• Overview
  • Technical Features
  • Takeaways
  • Conditional Information Retrieval Research

    Undergraduate Research at UC Berkeley

    Python | Natural Language Processing | Machine Learning

    Link: GitHub Repository

    Overview

    Introduction

    As an undergraduate researcher in the Department of Electrical Engineering and Computer Sciences at the University of California, Berkeley, I collaborated with Alexander J. Spangher under the guidance of Professor Costas J. Spanos.
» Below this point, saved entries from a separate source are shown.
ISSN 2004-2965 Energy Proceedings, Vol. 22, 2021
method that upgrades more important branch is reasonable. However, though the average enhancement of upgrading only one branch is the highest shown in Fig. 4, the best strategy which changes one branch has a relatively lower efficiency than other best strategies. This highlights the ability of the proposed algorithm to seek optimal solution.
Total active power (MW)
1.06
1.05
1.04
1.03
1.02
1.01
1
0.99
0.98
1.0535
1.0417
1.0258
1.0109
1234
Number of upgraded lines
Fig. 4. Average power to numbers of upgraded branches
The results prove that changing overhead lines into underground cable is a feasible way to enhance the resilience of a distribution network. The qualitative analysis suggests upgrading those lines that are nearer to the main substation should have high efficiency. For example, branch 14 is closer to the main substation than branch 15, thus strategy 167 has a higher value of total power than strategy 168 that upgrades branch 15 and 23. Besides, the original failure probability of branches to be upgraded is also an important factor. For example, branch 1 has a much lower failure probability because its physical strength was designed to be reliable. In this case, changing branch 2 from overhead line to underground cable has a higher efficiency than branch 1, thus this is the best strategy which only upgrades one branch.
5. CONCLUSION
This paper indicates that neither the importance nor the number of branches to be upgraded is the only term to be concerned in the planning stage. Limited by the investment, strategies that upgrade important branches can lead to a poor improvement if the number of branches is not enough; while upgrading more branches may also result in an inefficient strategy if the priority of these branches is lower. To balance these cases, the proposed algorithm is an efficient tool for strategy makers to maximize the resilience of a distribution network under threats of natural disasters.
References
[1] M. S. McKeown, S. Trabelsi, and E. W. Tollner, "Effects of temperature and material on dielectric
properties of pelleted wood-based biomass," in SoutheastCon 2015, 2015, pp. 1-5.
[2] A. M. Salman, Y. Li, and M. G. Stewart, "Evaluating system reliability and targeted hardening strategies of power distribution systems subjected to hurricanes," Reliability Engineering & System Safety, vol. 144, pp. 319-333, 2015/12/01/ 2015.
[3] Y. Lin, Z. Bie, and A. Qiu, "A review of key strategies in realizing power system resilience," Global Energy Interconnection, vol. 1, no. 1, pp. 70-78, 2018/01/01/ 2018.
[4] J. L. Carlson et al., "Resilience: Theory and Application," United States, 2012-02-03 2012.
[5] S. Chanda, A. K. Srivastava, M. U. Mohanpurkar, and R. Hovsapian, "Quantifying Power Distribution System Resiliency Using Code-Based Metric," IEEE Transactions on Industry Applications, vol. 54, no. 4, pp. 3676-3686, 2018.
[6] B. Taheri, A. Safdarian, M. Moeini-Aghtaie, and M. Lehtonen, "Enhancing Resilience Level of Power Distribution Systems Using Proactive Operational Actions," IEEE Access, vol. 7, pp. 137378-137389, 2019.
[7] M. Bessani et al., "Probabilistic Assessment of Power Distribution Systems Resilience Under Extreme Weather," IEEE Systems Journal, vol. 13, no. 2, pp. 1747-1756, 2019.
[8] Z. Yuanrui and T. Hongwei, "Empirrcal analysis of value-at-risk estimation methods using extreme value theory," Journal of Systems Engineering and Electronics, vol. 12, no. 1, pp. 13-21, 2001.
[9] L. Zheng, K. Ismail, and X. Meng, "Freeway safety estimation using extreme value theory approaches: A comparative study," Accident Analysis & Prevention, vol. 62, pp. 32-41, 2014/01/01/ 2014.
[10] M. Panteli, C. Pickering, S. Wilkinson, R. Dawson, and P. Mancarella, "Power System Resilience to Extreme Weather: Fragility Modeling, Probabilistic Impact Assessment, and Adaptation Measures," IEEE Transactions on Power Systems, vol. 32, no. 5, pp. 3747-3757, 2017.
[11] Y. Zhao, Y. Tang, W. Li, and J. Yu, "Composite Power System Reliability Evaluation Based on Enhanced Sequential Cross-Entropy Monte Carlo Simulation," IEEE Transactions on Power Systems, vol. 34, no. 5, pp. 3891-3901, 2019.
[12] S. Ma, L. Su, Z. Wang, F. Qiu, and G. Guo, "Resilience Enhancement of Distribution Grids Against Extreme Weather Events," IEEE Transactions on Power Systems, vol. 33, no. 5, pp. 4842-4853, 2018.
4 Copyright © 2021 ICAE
Our research focused on Conditional Information Retrieval (CIR), aiming to enhance the relevance and accuracy of information retrieval systems by incorporating contextual conditions into query processing.

    Solution

    We investigated human information retrieval behaviors and analyzed prior works to establish a comprehensive understanding of CIR. A significant aspect of our research involved producing a large silver standard dataset to serve as ground truth for training and evaluating retrieval models. Additionally, we curated a query-context relationship dataset from 18,000 articles to train a HayStack Dense Passage Retriever, leveraging datapoint embeddings to improve retrieval performance.

    Technical Features

    Silver Standard Dataset Creation

    Developed a substantial silver standard dataset by studying human information retrieval behaviors and analyzing existing literature. This dataset serves as a ground truth benchmark for evaluating CIR models.

    Silver Standard Dataset Creation

    Query-Context Relationship Dataset

    Curated a dataset encompassing query-context relationships from 18,000 articles, facilitating the training of retrieval models to understand and leverage contextual information effectively.

    Query-Context Relationship Dataset

    Training HayStack Dense Passage Retriever

    Utilized the curated dataset to train a HayStack Dense Passage Retriever, enhancing the model's ability to retrieve relevant information by understanding the context of queries through datapoint embeddings.

    Training HayStack Dense Passage Retriever

    Takeaways...

    This research project provided valuable insights into the complexities of information retrieval and the importance of context in enhancing retrieval performance. Key learnings include:

  • Understanding Human Retrieval Behaviors: Gained insights into how users interact with information retrieval systems and the significance of context in shaping retrieval needs.
  • Dataset Curation: Developed skills in creating large-scale datasets that serve as benchmarks for training and evaluating machine learning models in information retrieval.
  • Model Training and Evaluation: Acquired experience in training advanced retrieval models like the HayStack Dense Passage Retriever and assessing their performance in context-sensitive scenarios.
  • Overall, this experience deepened my understanding of natural language processing and machine learning techniques applied to information retrieval, highlighting the critical role of context in developing more effective and user-centric retrieval systems.